▸ Prompt: Please give the lines below again exactly as they stand, from the one that contains "hfov_deg: 11.4" up to and including the one that contains "f_number: 1.78", leaving all pictures out.

(Lens and sensor parameters)
◆ ◆ ◆ ◆

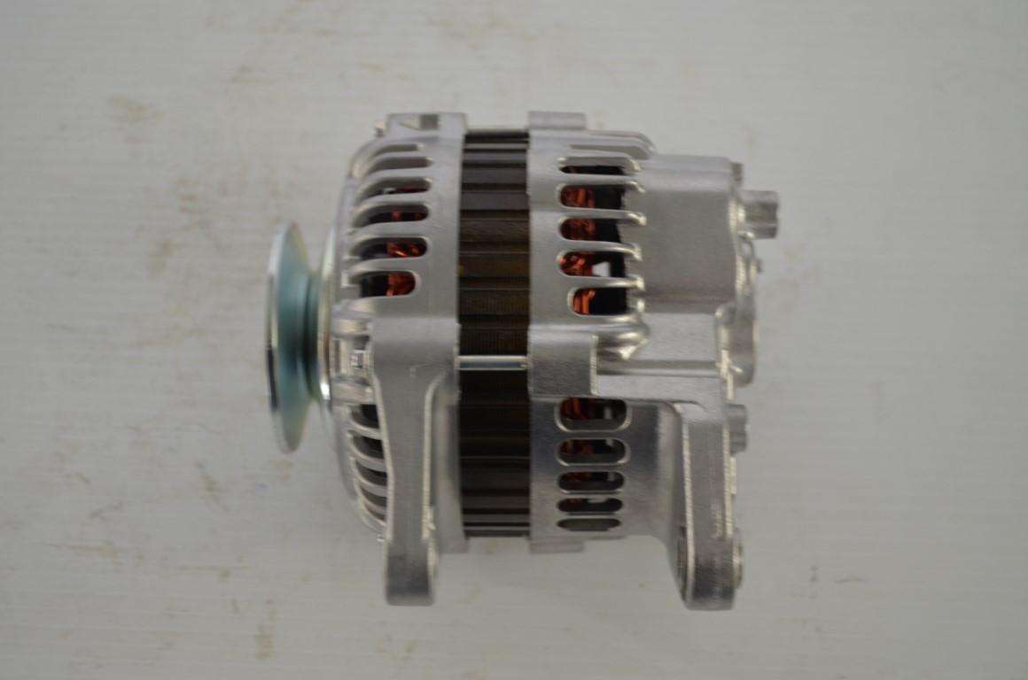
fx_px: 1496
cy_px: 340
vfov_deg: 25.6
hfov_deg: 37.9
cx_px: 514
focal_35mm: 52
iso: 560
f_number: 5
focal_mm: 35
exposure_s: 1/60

◆ ◆ ◆ ◆

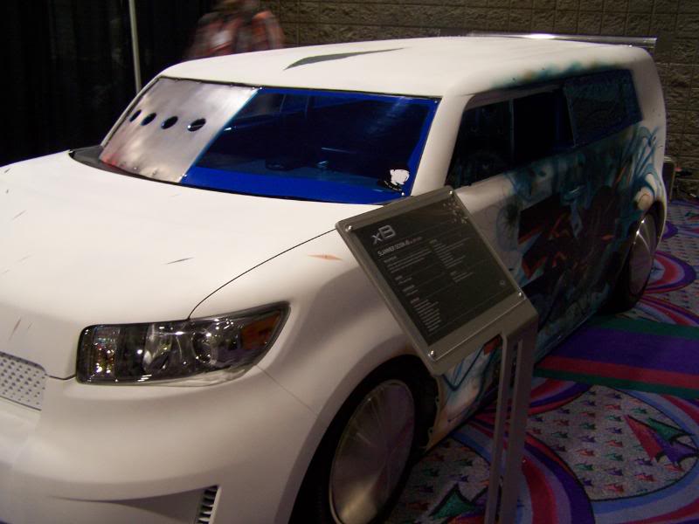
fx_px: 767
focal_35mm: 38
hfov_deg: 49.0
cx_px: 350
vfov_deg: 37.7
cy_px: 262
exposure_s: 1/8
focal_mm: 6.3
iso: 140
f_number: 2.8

◆ ◆ ◆ ◆

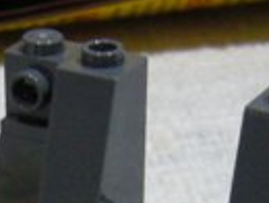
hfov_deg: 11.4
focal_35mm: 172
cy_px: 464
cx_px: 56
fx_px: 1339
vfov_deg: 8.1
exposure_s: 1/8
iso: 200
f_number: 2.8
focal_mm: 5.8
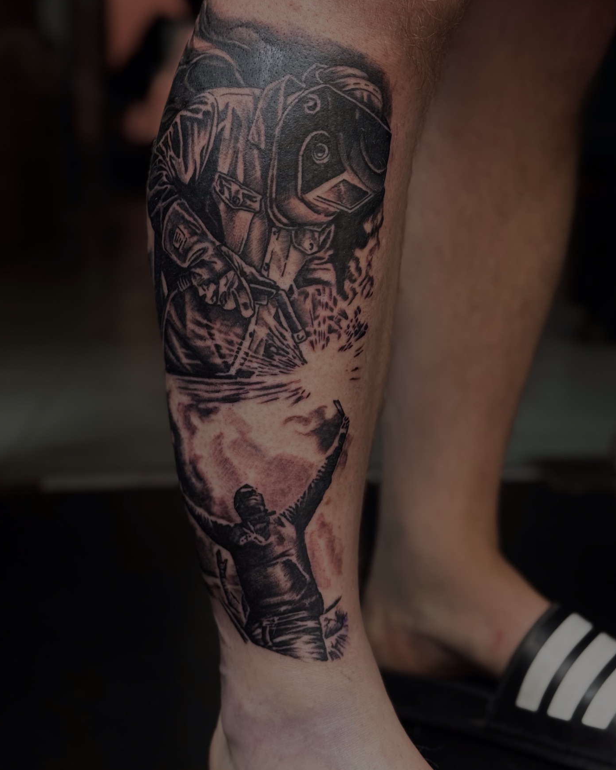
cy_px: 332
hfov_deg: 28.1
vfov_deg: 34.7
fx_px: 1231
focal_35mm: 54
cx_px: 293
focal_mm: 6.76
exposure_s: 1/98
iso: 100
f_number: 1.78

◆ ◆ ◆ ◆

▸ Written reply:
hfov_deg: 11.4
focal_35mm: 172
cy_px: 464
cx_px: 56
fx_px: 1339
vfov_deg: 8.1
exposure_s: 1/8
iso: 200
f_number: 2.8
focal_mm: 5.8
cy_px: 332
hfov_deg: 28.1
vfov_deg: 34.7
fx_px: 1231
focal_35mm: 54
cx_px: 293
focal_mm: 6.76
exposure_s: 1/98
iso: 100
f_number: 1.78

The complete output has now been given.